The Evangelistic Hope (v. 16)

Finally, Paul concludes this section with a word of encouragement, reminding the believer of the ultimate reason for staying, if possible.

"For how do you know, O wife, whether you will save your husband? Or how do you know, O husband, whether you will save your wife?" (1 Corinthians 7:16)

This is a rhetorical question expecting a hopeful answer. You don't know! And because you don't know, you should remain in the marriage, if the unbeliever is willing, as a faithful witness. Your consistent, godly, patient, and loving conduct is one of the primary instruments God may use to bring your spouse to salvation. Peter makes the same point, telling wives to win their unbelieving husbands "without a word by the conduct of their wives" (1 Peter 3:1).

This is not a guarantee. Paul is not promising that every unbelieving spouse will be converted. But he is holding out the glorious possibility. The marriage is not just something to be endured; it is a mission field. The believer is an ambassador for Christ in their own home. This transforms the believer's duty from one of grim obligation to one of hopeful, evangelistic love.


Conclusion: Ambassadors in Residence

So what are the takeaways for us? First, we see the profound dignity and permanence of marriage. It is not a contract to be dissolved at will, even by something as significant as conversion.

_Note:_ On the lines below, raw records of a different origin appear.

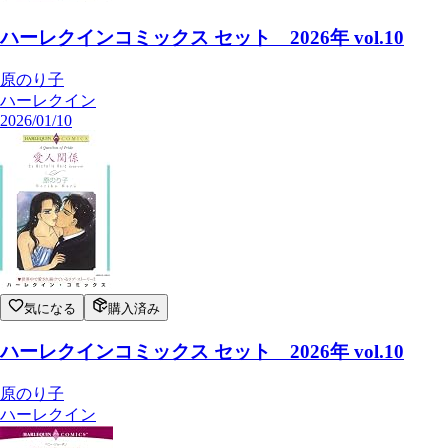
ハーレクインコミックス セット 2026年 vol.10
原のり子
ハーレクイン
2026/01/10
気になる
購入済み
ハーレクインコミックス セット 2026年 vol.10
原のり子
ハーレクイン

Our vows matter to God.

Second, we see the power of covenantal influence. A single believer sanctifies a whole household. Your faith is not a private affair; it is a public declaration that claims your home, your spouse, and your children for Christ. You are to live in such a way that your home becomes a little outpost of the kingdom of heaven. Your children are to be treated as young saints, and your unbelieving spouse is to be treated as a mission field right under your own roof.

Third, we see the reality of biblical freedom. While God's standard is faithfulness, He does not bind His people to relationships where the other party has declared war on the covenant itself. In cases of willful desertion by an unbeliever, the believer is not enslaved. There is a path to freedom and peace.

Finally, we are reminded that our ultimate calling is to be witnesses. Whether in a peaceful marriage or a difficult one, our lives are to be a testimony to the saving grace of Jesus Christ. For the wife with an unbelieving husband, or the husband with an unbelieving wife, your faithful presence, your patient love, and your unwavering hope may be the very sermon that God uses to save a soul. You are an ambassador in residence, and your embassy is your home. Conduct yourself accordingly, for the glory of the King.